Bainbridge Colby, the assignee of the firm of Charles L. Webster & Co, said that Mr Clemens is a ruined man financially, and that he has been very much depressed over the necessity of submitting to the ordeal of a supplementary examination.

Mr. Colby said that Mr Clemens has, to the best of this ability, devoted himself to the work of seeing the creditors of the late publishing firm satisfied.

A dividend of 20 percent upon all claims was paid to the creditors last April, and all the creditors, with the exception of Russell & Sons, have been satisfied with the efforts of assignee Colby and Mr Clemens to settle the debts of the firm.

The largest debt of the publishing firm was to Mrs Clemens, who at different times advanced $70,000 in money to help along the business.
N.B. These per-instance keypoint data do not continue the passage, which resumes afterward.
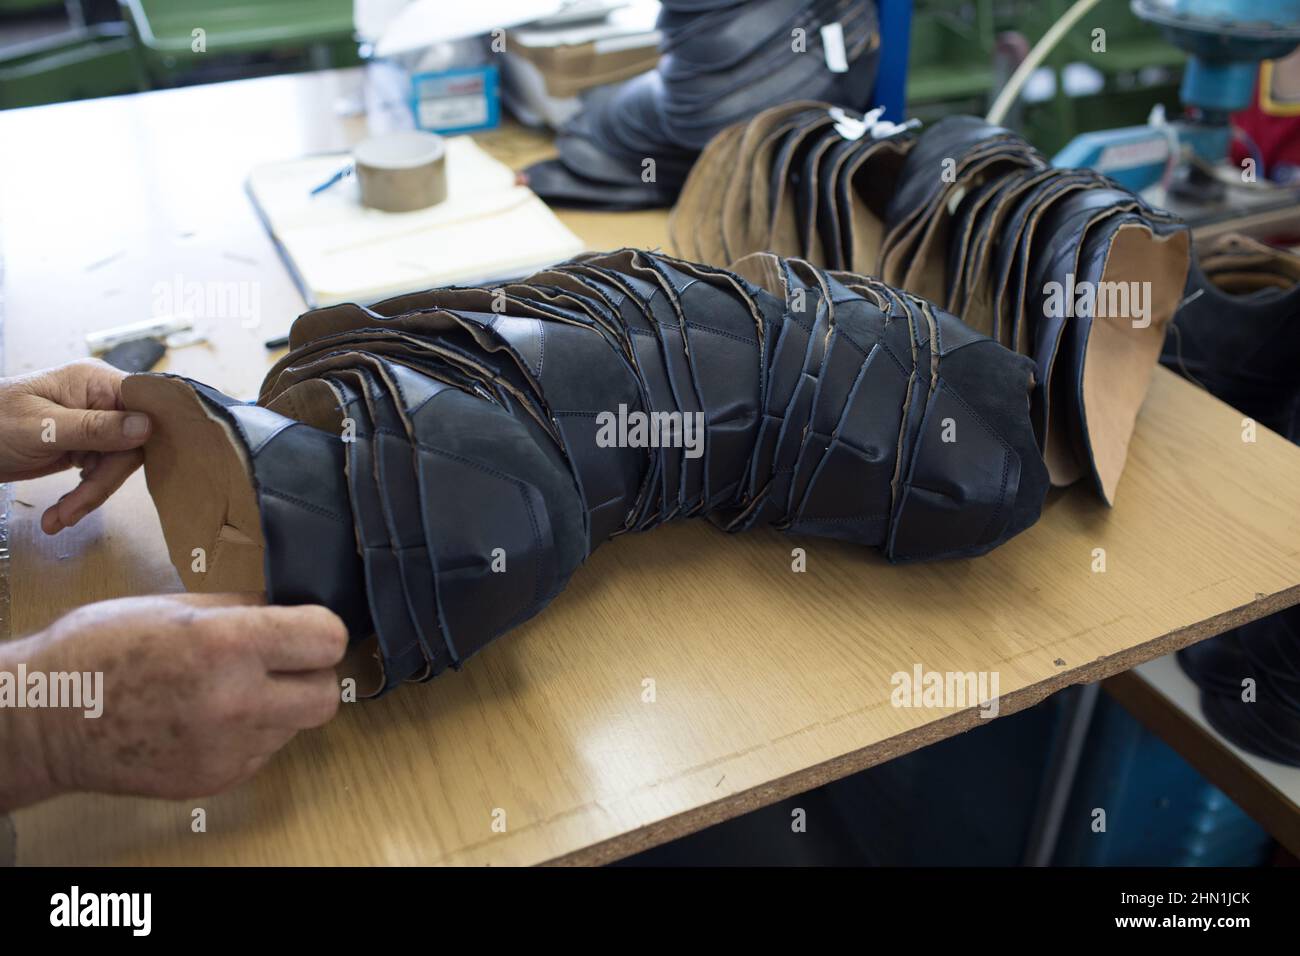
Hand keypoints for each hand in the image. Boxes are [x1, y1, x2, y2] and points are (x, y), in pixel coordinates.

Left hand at [0, 359, 151, 533]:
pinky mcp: (84, 446)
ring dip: (89, 496)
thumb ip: (94, 428)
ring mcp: (92, 424)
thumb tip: (146, 426)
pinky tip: (61, 511)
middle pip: (131, 444)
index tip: (151, 463)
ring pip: (116, 465)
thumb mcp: (41, 428)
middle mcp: (99, 400)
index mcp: (94, 381)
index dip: (149, 433)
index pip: (141, 405)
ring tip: (60, 517)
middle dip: (103, 482)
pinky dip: (81, 496)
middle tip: (75, 508)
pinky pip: (99, 474)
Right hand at [0, 593, 346, 810]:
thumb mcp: (178, 607)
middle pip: (327, 695)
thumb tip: (295, 610)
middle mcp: (235, 702)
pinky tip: (209, 717)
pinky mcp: (216, 780)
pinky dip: (250, 733)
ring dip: (280, 706)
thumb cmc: (101, 649)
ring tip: (231, 688)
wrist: (46, 719)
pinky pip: (262, 752)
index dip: (321, 631)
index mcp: (227, 645)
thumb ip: (247, 610)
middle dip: (312, 676)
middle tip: (282, 662)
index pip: (329, 640)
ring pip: (296, 726)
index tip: (305, 628)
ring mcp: (227, 749)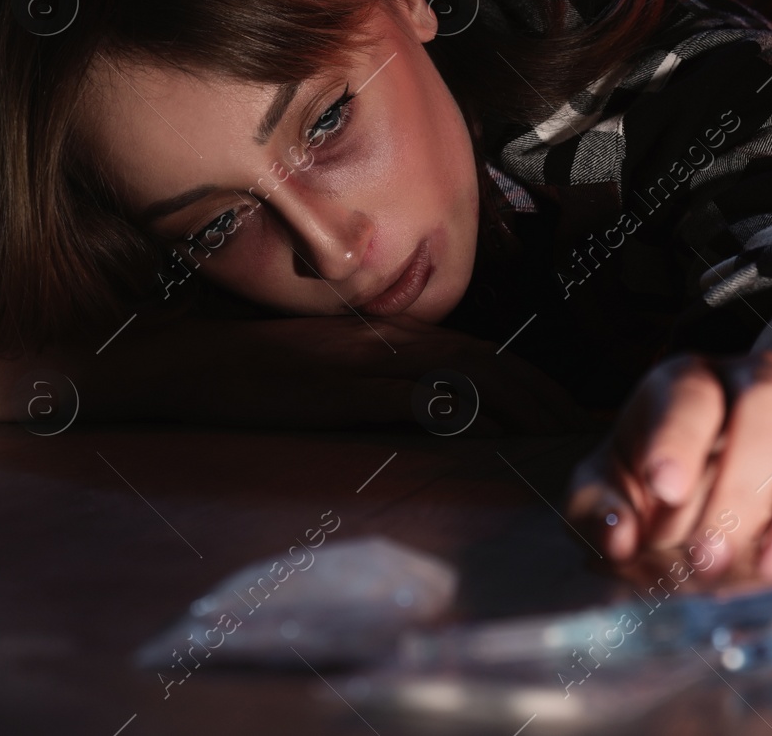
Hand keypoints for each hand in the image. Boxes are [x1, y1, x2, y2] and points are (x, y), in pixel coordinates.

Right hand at [62, 313, 593, 433]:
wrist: (180, 363)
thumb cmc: (252, 372)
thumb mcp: (329, 370)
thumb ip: (381, 383)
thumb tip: (438, 413)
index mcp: (392, 336)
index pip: (484, 353)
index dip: (535, 380)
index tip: (573, 411)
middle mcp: (390, 340)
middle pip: (491, 361)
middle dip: (547, 395)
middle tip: (591, 428)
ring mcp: (367, 362)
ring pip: (466, 374)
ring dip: (522, 404)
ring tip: (562, 436)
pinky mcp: (338, 388)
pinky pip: (412, 398)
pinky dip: (458, 414)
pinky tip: (490, 435)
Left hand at [564, 348, 771, 582]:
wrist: (738, 462)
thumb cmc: (666, 482)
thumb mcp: (615, 489)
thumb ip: (600, 509)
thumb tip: (618, 535)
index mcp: (690, 383)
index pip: (691, 392)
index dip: (680, 438)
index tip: (666, 491)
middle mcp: (761, 380)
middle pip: (770, 402)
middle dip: (744, 485)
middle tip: (712, 559)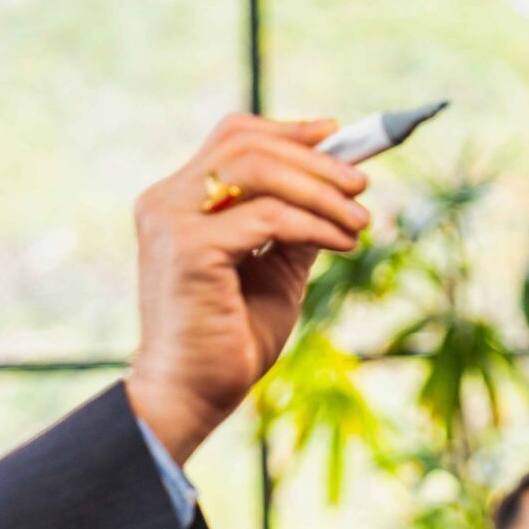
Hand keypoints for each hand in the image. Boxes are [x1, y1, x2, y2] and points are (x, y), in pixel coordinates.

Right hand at [122, 114, 369, 462]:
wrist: (192, 397)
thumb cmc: (228, 342)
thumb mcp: (273, 273)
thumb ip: (294, 228)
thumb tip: (337, 188)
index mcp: (176, 202)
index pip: (232, 138)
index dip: (288, 130)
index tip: (336, 135)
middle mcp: (166, 202)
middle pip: (248, 144)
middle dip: (315, 159)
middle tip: (362, 184)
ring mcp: (171, 222)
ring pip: (258, 169)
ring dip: (320, 188)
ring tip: (358, 218)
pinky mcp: (189, 249)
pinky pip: (269, 217)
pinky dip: (315, 224)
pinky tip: (342, 242)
After the failure this was a clear loss, as she made no claim against the firm.

July 12 Friday – Sam gave a reading to 700 boys at the House of Refuge, Randall’s Island, New York as a rehearsal for his tour to kick off in Cleveland on July 15 [Fatout, MT Speaking 662]. Note: The House of Refuge was a reformatory for incorrigible boys.

The New York Times, July 14, 1895 p.2 “Two More House of Refuge Rioters; Held for Seriously Injuring Keeper Parker with Baseball Bats,” reported on a riot at the school on this afternoon. Sam did not mention the riot afterward, but in a July 14 to Rogers he called his talk there a “comical defeat.” The N.Y. Sun of July 18 reported that “the performance took and the boys were in a roar…from the time they found…that it wasn’t against the rules to smile until the speaker sat down” [Fatout, Lecture Circuit 243-4].
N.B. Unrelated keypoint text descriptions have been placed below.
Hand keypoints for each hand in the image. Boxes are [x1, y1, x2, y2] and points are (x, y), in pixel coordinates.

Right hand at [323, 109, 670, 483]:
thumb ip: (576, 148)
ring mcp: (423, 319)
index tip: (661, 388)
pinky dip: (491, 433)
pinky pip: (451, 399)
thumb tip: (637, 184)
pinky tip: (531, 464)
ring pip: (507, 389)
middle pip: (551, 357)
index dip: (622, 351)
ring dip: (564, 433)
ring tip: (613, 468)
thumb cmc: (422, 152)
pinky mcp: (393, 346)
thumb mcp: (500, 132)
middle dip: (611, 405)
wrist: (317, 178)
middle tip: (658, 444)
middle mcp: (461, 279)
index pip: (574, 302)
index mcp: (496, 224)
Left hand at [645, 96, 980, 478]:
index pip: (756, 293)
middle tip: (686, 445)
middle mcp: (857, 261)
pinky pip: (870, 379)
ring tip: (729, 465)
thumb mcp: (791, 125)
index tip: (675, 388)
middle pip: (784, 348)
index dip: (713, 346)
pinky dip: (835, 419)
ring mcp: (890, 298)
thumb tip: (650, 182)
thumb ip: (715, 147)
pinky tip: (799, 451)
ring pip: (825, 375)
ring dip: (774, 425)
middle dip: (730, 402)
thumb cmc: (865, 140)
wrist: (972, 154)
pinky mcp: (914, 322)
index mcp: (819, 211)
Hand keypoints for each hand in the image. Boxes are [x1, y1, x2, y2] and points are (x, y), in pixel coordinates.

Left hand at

According to Sam’s July 14 to Rogers, he was on the train the day before, July 13, meaning he would have spent this night in New York.
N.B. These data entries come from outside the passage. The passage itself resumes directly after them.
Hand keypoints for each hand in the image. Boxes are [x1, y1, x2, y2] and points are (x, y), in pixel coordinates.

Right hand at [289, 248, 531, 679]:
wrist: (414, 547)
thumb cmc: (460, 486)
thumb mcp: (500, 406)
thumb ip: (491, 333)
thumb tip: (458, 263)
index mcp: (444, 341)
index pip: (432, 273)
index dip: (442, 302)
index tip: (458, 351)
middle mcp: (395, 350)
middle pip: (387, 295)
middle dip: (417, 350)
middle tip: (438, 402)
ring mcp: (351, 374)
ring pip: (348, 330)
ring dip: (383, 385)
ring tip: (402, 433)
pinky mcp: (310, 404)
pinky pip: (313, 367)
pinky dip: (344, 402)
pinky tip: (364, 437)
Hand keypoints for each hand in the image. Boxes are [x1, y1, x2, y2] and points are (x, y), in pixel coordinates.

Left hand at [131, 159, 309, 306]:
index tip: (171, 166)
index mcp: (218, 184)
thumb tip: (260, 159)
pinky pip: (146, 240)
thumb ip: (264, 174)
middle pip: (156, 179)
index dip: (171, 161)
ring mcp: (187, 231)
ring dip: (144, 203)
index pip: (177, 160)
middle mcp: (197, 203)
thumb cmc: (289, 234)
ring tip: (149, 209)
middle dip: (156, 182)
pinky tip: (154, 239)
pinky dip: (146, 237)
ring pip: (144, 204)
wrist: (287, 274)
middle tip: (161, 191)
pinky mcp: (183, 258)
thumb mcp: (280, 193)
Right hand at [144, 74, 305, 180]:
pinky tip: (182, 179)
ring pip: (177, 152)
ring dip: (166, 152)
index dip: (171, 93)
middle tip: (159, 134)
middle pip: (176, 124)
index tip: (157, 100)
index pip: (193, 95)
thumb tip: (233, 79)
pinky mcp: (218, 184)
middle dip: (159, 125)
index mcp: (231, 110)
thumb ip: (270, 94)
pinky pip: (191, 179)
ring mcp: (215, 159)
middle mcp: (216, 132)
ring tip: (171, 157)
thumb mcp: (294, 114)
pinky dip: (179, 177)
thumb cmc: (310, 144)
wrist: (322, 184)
July 13 Saturday – Sam left New York on the train for Elmira. In his letter of July 14 to H.H. Rogers, he described seeing Charles E. Rushmore of Stern & Rushmore, attorneys, on the train.

…told him I didn’t want any annoyance at Cleveland;…but he said I could rest easy; said he was sure Wilder [Thomas Russell’s attorney] was now satisfied that I had no concealed property & would leave me alone in Cleveland.

And yet, after all, he was not certain. However, that is neither here nor there. Wilder can play that card, & I will take no risks with that man. Mr. Rushmore thinks he knows Wilder. It is a superstition. Cleveland is a good card, & Wilder is not a sentimentalist. I wish I had listened to [John] Stanchfield here when he wanted to vacate the order of the Court [July 14 to Rogers].

July 14 Sunday – At Quarry Farm,   A few minutes before leaving for town, Sam also wrote to his sister Pamela Moffett.

I have not been able to write. I have been in bed ever since we arrived here May 25th, until four days ago [July 10] when I put on my clothes for the first time in 45 days to go to New York — barely capable of the exertion — to undergo the shame born of the mistake I made in establishing a publishing house. I can’t make any more financial mistakes; I’ve nothing left to make them with. If Webster had paid me my dividend on the Grant book when he paid himself & Mrs. Grant, I should have been spared the humiliations of these days. However I am still clean of dishonesty toward any man, and — but never mind, it would profit nothing to say it.

Livy & Clara have gone down in the valley to take the train toward the Pacific Coast, & I follow in five minutes. We leave Susy & Jean here at the farm. They will join us in London next year.

Note: Livy and Clara left first, but only for the depot, where Sam caught up with them. Sam’s indelible picture of the train pulling out from Elmira with Susy waving tearful good-byes on the platform was the last time they would see her alive [Sept. 24, 1896 to Howells; MTB 1002].